Oltre alle verità giudiziarie dei processi, di quanto approfondito storicamente sui fatti più eclatanti, quali il rapimento di Aldo Moro, e al di là di quanto non è stato possibile accertare, anche per via del segreto di Stato, i dati storici che ancora mancano sono molti e spesso tra i più basilari: primo tra tutti quello derivante dalla mancanza di elenchi esaustivi e attendibili delle vittime morte e ferite. Una delle primarie attività dell’Associazione italiana vittime del terrorismo è proprio questa: cercare di accertare chi sono le vittime. Nomi, date, fatti, biografie che in quegli anni terribili, quando gli attentati si susseguivano quasi quotidianamente, sono stati lacunosamente registrati sulle cronache di giornali magari per uno o pochissimi giorni, per poi sparire nell’oblio. Una delle attività didattiche che più aiuterebbero la ricostruzione della memoria dei fatti, sarebbe proprio quella di coinvolgere gli studenti in ricerche a partire dalle fonti giornalistiche sui fatti “minori”: quei morti e quei feriti di cui si conoscono a malapena i nomi e nulla più, o quei fatti “secondari” come attentati, ferimenti, aggressioni e rapimenti di cui in molti casi non conosciamo dati e protagonisti attendibili. Le scuole italiane, e i visitatori della mostra, se aiutassero l’associazione AIVITER a ricostruire il quadro delle vittime del terrorismo in Italia, restituendo loro dignità storica, oltre ad un utile lavoro di ricerca, offrirebbero agli studenti un modo pratico di affrontare l’educazione civica.

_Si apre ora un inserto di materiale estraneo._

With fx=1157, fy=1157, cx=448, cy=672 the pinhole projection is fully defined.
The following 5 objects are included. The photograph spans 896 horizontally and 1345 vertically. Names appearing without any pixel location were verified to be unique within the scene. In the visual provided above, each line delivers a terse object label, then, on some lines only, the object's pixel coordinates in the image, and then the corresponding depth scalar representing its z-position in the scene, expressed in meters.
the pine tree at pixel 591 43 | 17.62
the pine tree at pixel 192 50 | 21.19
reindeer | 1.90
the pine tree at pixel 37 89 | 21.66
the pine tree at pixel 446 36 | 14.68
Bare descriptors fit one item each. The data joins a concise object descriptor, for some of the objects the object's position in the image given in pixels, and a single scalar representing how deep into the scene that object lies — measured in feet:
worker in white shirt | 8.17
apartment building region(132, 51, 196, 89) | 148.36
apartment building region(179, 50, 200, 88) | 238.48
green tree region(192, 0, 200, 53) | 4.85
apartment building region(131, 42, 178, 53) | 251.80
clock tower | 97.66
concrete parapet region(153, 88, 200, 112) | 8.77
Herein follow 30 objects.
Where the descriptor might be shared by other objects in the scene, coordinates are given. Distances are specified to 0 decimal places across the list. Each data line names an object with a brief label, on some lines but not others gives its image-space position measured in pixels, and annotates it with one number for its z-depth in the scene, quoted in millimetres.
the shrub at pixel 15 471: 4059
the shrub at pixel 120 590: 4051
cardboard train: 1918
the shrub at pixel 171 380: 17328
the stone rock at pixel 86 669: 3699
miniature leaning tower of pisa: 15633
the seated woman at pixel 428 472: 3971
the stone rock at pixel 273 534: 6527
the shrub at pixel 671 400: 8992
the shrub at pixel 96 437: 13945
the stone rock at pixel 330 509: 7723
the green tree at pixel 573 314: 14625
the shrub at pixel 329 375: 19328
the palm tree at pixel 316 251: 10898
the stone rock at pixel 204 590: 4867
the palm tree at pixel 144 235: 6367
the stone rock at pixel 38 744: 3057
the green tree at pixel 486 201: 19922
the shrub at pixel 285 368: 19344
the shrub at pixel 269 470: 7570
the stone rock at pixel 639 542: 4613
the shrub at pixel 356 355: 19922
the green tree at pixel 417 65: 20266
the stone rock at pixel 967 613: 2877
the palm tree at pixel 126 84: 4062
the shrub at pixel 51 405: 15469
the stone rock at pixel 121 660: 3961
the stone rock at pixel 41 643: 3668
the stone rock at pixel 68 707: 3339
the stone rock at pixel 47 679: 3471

LE RADICI STORICHE E CULTURALI
Sull’origine storico-culturale del terrorismo, segnaliamo le plurime suggestioni che si possono cogliere nell’evoluzione del terrorismo a partire dalla sua prima affermazione nel corso della rivoluzione francese, che può essere analizzato sotto le lenti di diverse discipline: dalla storia delle dottrine politiche alla sociologia, dalla filosofia alla letteratura o discusso attraverso forse la più suggestiva riflessione sulla violenza politica che sia stata fino ad ora scritta: l’Uomo in rivolta di Albert Camus. «Il terrorismo moderno viene definito e battezzato da Robespierre, che è il primo a precisarne la funzione politica nell’accezione oggi ancora usata. Nel suo intervento alla Convenzione dice: “La spinta maggiore al governo popolare in tempo di guerra è data dalla virtù e dal terrore: il terrore senza virtù è fatale, e la virtù senza terrore è inerme”. Dopo la rivoluzione francese, tutto il terrorismo rivendicherà sempre sé stesso come strumento di giustizia». (Lucia Annunziata, ne Il Piemonte e Torino alla Prova del Terrorismo) Una giustizia assoluta che pretende di saldare nella storia umana la virtù pura e astratta all’agire reale e concreto dei cittadini. Anche Albert Camus parte dal 1793, da Saint-Just che esclama: “O la virtù o il terrore”. «Pretendendo di costruire la storia sopra un principio di purezza assoluta, la rivoluzione francese apre i tempi moderni…». La sua riflessone si snoda tra filosofia politica e letteratura fino agli Anni Cinquanta e indica la sola virtù media umanamente perseguibile, tra l’assoluto virtuoso e il cinico realismo, per cui, nell’agire politico «non importa la causa difesa, sarà inevitabilmente disonorata dal cieco massacro di un innocente». L’importante insegnamento del premio Nobel Camus è stato dimenticato per decenni, al pari delle vittime, ma resta fermo e incancellabile nella sua cocente attualità : «La misura c’insegna che occorre ad ogni morale una parte di realismo: la virtù pura è omicida; e che occorre una parte di morale ad ogni realismo: il cinismo è omicida». È la dismisura a giustificare il terrore: infatti «il bene assoluto e il male assoluto, se vi si mette quanto occorre di logica, esigono lo stesso furore». Una riflessione da sottoporre ai giovani sul loro modo di stare nella società, per cercare di prevenire il rischio che possano contrapporvisi in maniera violenta, anziché esercitare il diritto alla politica nel più completo rispetto della vita degli altri.